At the bottom of every panel, a Download compliance binder (all policies, PDF) link exports your entire written-program library as one branded PDF, described as "Your whole posture in one branded PDF for an audit."
Where the score comes from
Every control on a framework draws its evidence from one of three places, and the ledger entry wins whenever more than one source has something to say:
- Your evidence ledger. Anything IQ has scored from a document you forwarded or uploaded, an audit you ran, or evidence a drafter produced. Each ledger entry carries its own completeness (0 to 100%) and, where relevant, an expiration date.
- An active HazCom training certification. If a team member holds an active or soon-to-expire HazCom training certification on file, HazCom's training element is automatically marked in place. You don't have to separately upload proof once the certification exists in your team records.

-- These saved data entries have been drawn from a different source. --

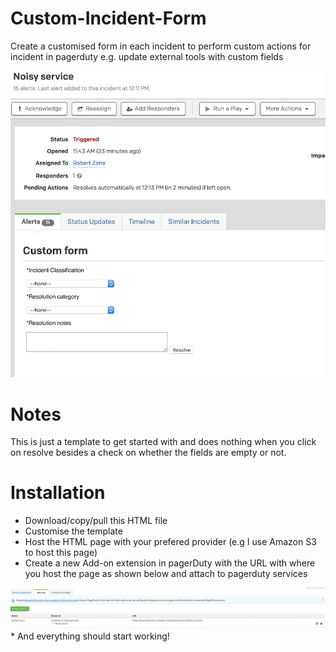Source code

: # Custom-Incident-Form

Create a customised form in each incident to perform custom actions for incident in pagerduty e.g. update external tools with custom fields

<img src="https://github.com/PD-hliang/Custom-Incident-Form/blob/master/imgs/Form%20Image.png" width="600">

# Notes
This is just a template to get started with and does nothing when you click on resolve besides a check on whether the fields are empty or not. 

# Installation

* Download/copy/pull this HTML file 
* Customise the template
* Host the HTML page with your prefered provider (e.g I use Amazon S3 to host this page) 
* Create a new Add-on extension in pagerDuty with the URL with where you host the page as shown below and attach to pagerduty services
<img src="https://github.com/PD-hliang/Custom-Incident-Form/blob/master/imgs/Add%20on%20image.png" width="1200">
* And everything should start working!

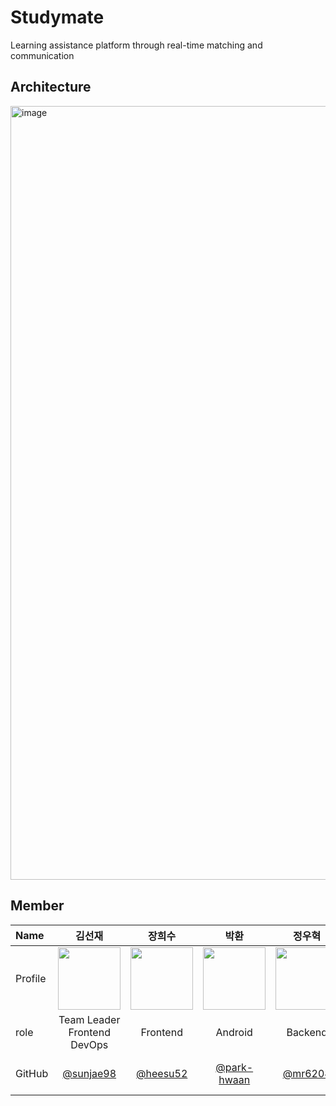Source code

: # Studymate
Learning assistance platform through real-time matching and communication

## Architecture
<img width="1238" alt="image" src="https://github.com/TUK2024CD-Studymate/.github/assets/83015089/a1266ff9-27f6-4126-ba5f-061c87ca48a8">

## Member
| Name    |                   <center>김선재</center>                   |                    <center>장희수</center>                    |                   <center>박환</center>                   |                 <center>정우혁</center>                 |                     <center>최지혜</center>                     |
| :------ | :---------------------------------------------------------: | :-----------------------------------------------------------: | :---------------------------------------------------------: | :-----------------------------------------------------: | :-------------------------------------------------------------: |
| Profile | <img src="https://github.com/2023WB-TeamB/Backend/assets/154852834/0fd13847-9bf0-4987-8ba0-8cbf4200ff3a" width="100" height="100">  |   <img src="https://github.com/user-attachments/assets/7a645443-b51f-4a36-aba9-319326088799" width="100" height="100">  | <img src="https://github.com/TUK2024CD-Studymate/.github/assets/83015089/6fad64e1-b48c-4107-889f-c7ed00876c35" width="100" height="100">   | <img src="https://github.com/TUK2024CD-Studymate/.github/assets/83015089/525fdd33-3323-488a-a4c3-7d51dbf9c95a" width="100" height="100">  |  <img src="https://avatars.githubusercontent.com/u/87265951?v=4"  width="100" height="100">|
| role    |                 <center>Team Leader<br> Frontend<br> DevOps</center>                  |                  <center> Frontend </center>                  |                 <center> Android </center>                 |               <center> Backend </center>               |                   <center> Backend </center>                    |
| GitHub  | <center>[@sunjae98](https://github.com/sunjae98)</center> | &nbsp;&nbsp;<center>[@heesu52](https://github.com/heesu52)</center>&nbsp;&nbsp; | <center>[@park-hwaan](https://github.com/park-hwaan)</center> | &nbsp;&nbsp;<center>[@mr6208](https://github.com/mr6208)</center>&nbsp;&nbsp; | &nbsp;&nbsp;<center>[@jihye1006](https://github.com/jihye1006)</center>&nbsp;&nbsp; |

- An active, framework-specific safety policy. For frameworks with a policy category specific enough to be unambiguous, HazCom, lockout/tagout, confined space, fall protection, heat illness, emergency action, PPE hazard assessment, and fleet DOT safety, an active written safety policy filed under the matching category automatically satisfies that framework's written-program element. Frameworks whose policy category is too broad to be framework-specific (respiratory protection, hearing conservation, bloodborne pathogens) don't get this shortcut; a generic policy shouldn't silently stand in for three different programs, so those rely on your evidence ledger or the drafter instead.
Evidence isn't permanent. If a piece of evidence carries an explicit expiration date, it stops counting once that date passes. If it doesn't carry one, IQ applies a default one-year validity window from when it was assessed before treating it as stale. The same applies to the policy shortcut above: an active policy past its own review date stops counting toward the written-program element until it's reviewed again. This is what makes the scoring continuous rather than a one-time checkbox, evidence decays, and the score reflects that.
Empty state
If the framework catalog hasn't been seeded for your operation yet, the row reads:
"Framework readiness (HazCom, OSHA recordkeeping, EPA RRP) will appear here. Forward or upload your written programs, SDS library, and training records and IQ scores each element for you."

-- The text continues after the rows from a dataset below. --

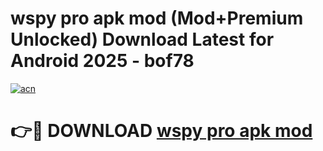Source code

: # wspy pro apk mod (Mod+Premium Unlocked) Download Latest for Android 2025 - bof78

[![acn](https://github.com/user-attachments/assets/0f9c940e-d8b0-45ae-aac7-cd30a18b3e1c)](https://app.mediaupload.pro/?title=wspy_pro_apk_mod&ref=1F)

# 👉🔴 DOWNLOAD [wspy pro apk mod](https://app.mediaupload.pro/?title=wspy_pro_apk_mod&ref=1F)
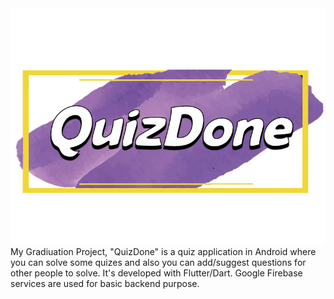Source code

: <img src="https://github.com/mehmetcanozcelik/QuizDone/blob/main/assets/QuizDonecolor.png" width="auto">
My Gradiuation Project, "QuizDone" is a quiz application in Android where you can solve some quizes and also you can add/suggest questions for other people to solve. It's developed with Flutter/Dart. Google Firebase services are used for basic backend purpose.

This isn't a broken row, it means Verinode hasn't loaded a framework catalog for your operation yet. Forwarding your first written program or training record is what starts populating the tiles.
How this differs from your Shield Score
The framework row scores a single named framework's own control set. The Shield Score shown at the top of Compliance is a broader composite across training, insurance, carrier programs, regulatory exposure, and safety together, it isn't a framework itself. Think of frameworks as the individual audits you'd hand a regulator or a carrier's program manager, and the Shield Score as your overall compliance health across all of it.
Best-practice example
Say your HazCom tile reads 55%, amber, with the sub-line "2 of 4 elements in place · next: SDS library." Click it. The panel shows Written Program in place (a safety policy in the hazmat category is active and current), Training in place (a hazcom certification is on file), but SDS Library and Labeling both sitting at Missing. Rather than guessing what's required, forward your current SDS binder through the capture flow, IQ scores each sheet against the SDS Library element as it lands, and the tile's completeness climbs as coverage fills in. If the written program had instead been the gap, "Draft a starter program with IQ" would produce a starting document to review with a safety professional rather than starting from a blank page.
Data sources
Data sources
- 1.Your evidence ledger (forwarded documents, uploaded evidence, completed audits). Your business.
- 2.Team certifications and safety policy library. Your business.
- 3.Compliance framework catalog (HazCom, OSHA program suite, EPA RRP, fleet DOT safety). Verinode reference data.